BEGIN Provided entries

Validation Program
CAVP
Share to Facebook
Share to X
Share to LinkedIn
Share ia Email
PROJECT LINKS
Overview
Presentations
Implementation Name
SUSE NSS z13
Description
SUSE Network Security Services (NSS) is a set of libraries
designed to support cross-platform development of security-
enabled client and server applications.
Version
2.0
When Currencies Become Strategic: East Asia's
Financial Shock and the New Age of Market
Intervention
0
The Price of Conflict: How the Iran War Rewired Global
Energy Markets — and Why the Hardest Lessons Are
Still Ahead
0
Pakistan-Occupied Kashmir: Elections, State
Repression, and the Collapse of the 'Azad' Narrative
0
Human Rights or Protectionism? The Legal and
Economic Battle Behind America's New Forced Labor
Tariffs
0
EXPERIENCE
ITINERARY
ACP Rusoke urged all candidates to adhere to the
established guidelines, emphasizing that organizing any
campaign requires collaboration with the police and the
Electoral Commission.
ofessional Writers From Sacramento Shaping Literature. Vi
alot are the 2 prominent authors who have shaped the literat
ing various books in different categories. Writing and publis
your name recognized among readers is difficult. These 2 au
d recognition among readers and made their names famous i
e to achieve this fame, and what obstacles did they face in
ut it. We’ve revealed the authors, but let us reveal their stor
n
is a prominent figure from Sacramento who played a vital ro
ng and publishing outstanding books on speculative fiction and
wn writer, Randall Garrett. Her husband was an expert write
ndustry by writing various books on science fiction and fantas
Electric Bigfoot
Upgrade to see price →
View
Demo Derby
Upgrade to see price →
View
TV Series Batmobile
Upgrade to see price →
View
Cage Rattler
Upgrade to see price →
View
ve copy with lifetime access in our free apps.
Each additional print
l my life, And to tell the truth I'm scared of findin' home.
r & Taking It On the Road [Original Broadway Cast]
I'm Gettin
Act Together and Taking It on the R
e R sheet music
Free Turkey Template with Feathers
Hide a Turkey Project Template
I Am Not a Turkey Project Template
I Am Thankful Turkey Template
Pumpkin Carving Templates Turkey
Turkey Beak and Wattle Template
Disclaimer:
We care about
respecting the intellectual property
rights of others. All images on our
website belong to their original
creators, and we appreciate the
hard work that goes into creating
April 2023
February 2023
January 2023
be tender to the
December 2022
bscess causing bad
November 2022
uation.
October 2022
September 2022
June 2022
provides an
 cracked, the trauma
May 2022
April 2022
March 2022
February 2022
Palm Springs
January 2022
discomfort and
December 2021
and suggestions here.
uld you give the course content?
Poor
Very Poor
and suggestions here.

END Provided entries

- _Task prompt_
Starting at the line that contains "e R sheet music", reproduce each line through the end of the records exactly, both ends included.

- _Completed exercise_
e R sheet music
Free Turkey Template with Feathers
Hide a Turkey Project Template
I Am Not a Turkey Project Template
I Am Thankful Turkey Template
Pumpkin Carving Templates Turkey
Turkey Beak and Wattle Template
Disclaimer:
We care about
respecting the intellectual property
rights of others. All images on our
website belong to their original
creators, and we appreciate the
hard work that goes into creating
April 2023
February 2023
January 2023
be tender to the
December 2022
bscess causing bad
November 2022
uation.
October 2022
September 2022
June 2022
provides an
 cracked, the trauma
May 2022
April 2022
March 2022
February 2022
Palm Springs
January 2022
discomfort and
December 2021
and suggestions here.
uld you give the course content?
Poor
Very Poor
and suggestions here.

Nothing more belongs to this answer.